On appeal Dow argued that Chapter 95 does not distinguish between a property owner’s liability for exposure caused by the activities of contractors and their employees and exposure that the property owner’s own employees’ activities caused. Dow thought Chapter 95 applied which would bar all of the Hendersons’ negligence claims because the Hendersons did not establish that Dow had both control over Mr. Henderson’s work and actual knowledge of the dangers of asbestos exposure as Chapter 95 requires. The Hendersons believed Chapter 95 did not apply because their claims against Dow were based upon the negligent activities of Dow employees and not from an injury arising from the condition or use of an improvement of real property by Mr. Henderson. The court of appeals agreed with Dow by reversing the decision of the trial court and rendering a take-nothing judgment in favor of Dow.

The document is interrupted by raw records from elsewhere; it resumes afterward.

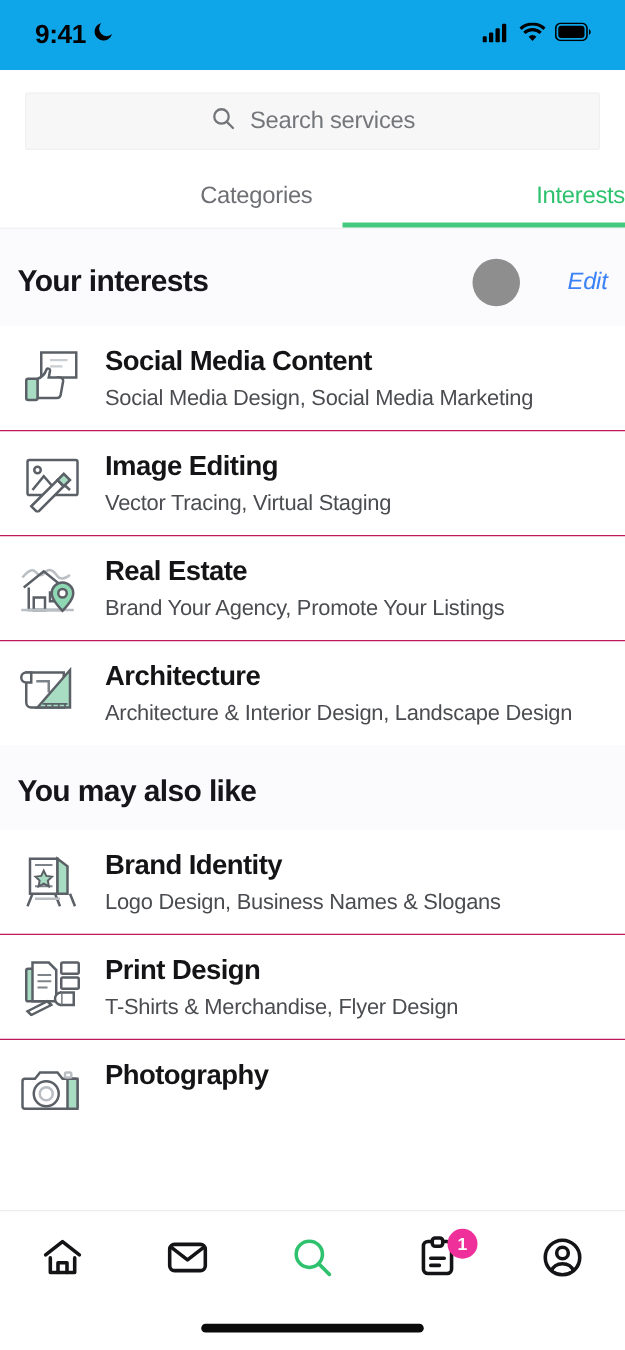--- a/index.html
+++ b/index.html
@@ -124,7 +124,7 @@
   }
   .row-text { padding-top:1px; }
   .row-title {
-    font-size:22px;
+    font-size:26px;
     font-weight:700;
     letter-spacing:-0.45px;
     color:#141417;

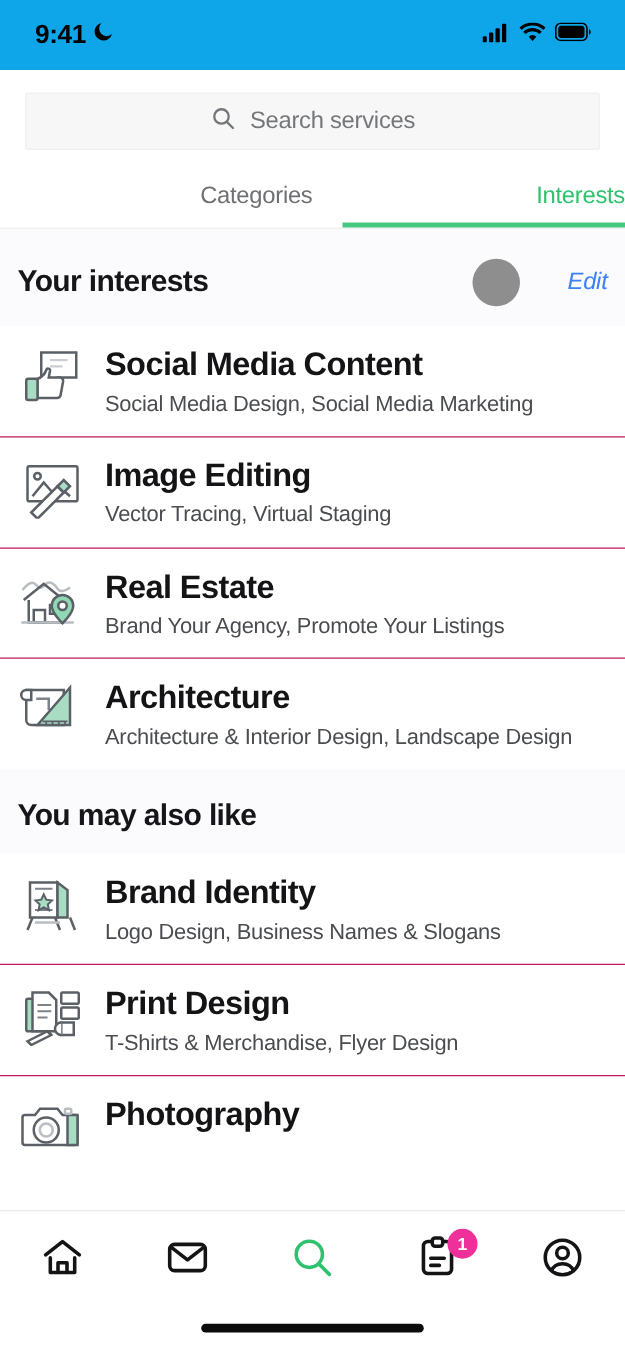--- a/index.html
+++ b/index.html
@@ -108,7 +108,7 @@
     display:flex;
     align-items:flex-start;
     padding:14px 14px 14px 14px;
-    border-top:1px solid #be185d;
+    border-top:6px solid #be185d;
     background:#fff;
     gap:14px;
   }

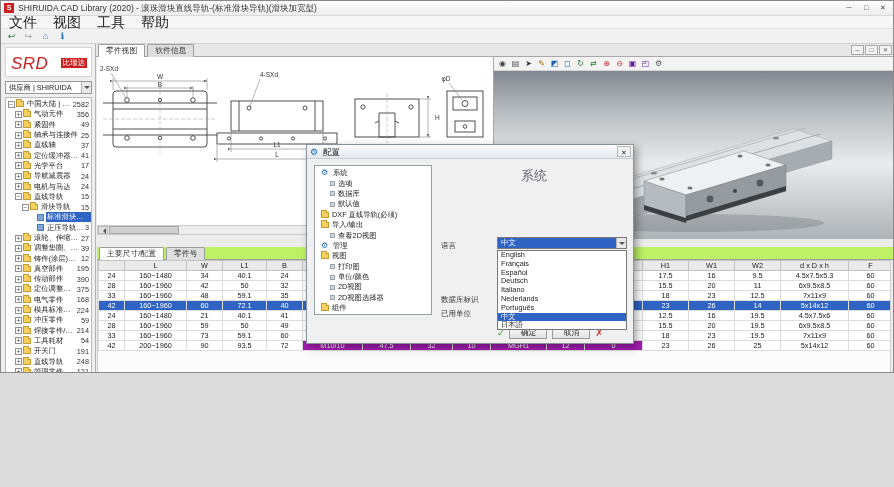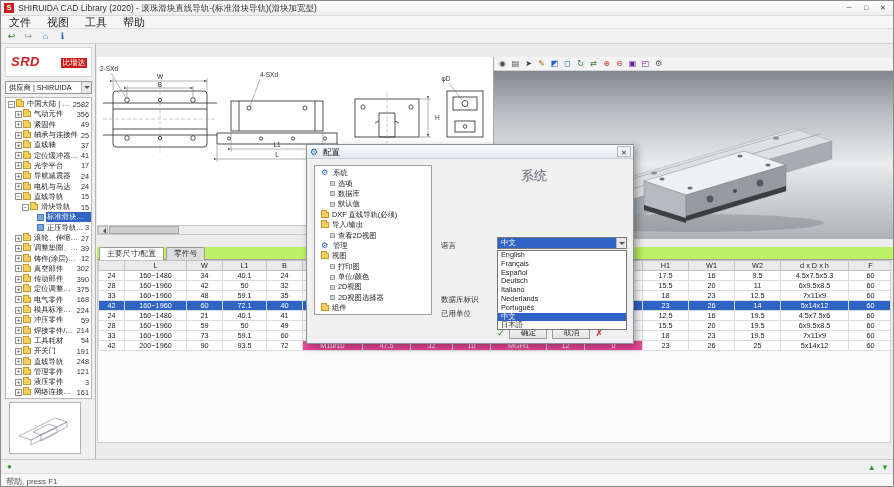--- a/index.html
+++ b/index.html
@@ -5,7 +5,7 @@
   *{margin:0;padding:0;box-sizing:border-box}
   html,body{width:894px;height:487px;background:#dcdcdc}
   body{font-family:"Liberation Sans","DejaVu Sans",sans-serif;font-size:9px;color:#222}
-  #app{position:relative;width:894px;height:487px;background:#ececec;overflow:hidden;border:1px solid #8a8a8a}
+  #app{position:relative;width:894px;height:373px;background:#ececec;overflow:hidden;border:1px solid #8a8a8a}
 
   
   .titlebar{position:absolute;left:0;top:0;width:100%;height:15px;background:linear-gradient(#fefefe,#ededed);border-bottom:1px solid #d8d8d8}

The Supreme Court applied the plain meaning of the statute and concluded that Chapter 95 applies to an independent contractor’s claims for damages caused by the contemporaneous negligent acts of a property owner and affirmed the judgment of the court of appeals. One reason was that, although the statute lists whom a claim governed by Chapter 95 can be asserted against, it says nothing about the actor who causes the negligence claim to arise and makes no distinction between the harm caused by a contractor’s actions and harm caused by an-other’s actions. This result will have the effect of limiting future claims by plaintiffs against premises owners and confirms the broad protection provided by the statute to property owners.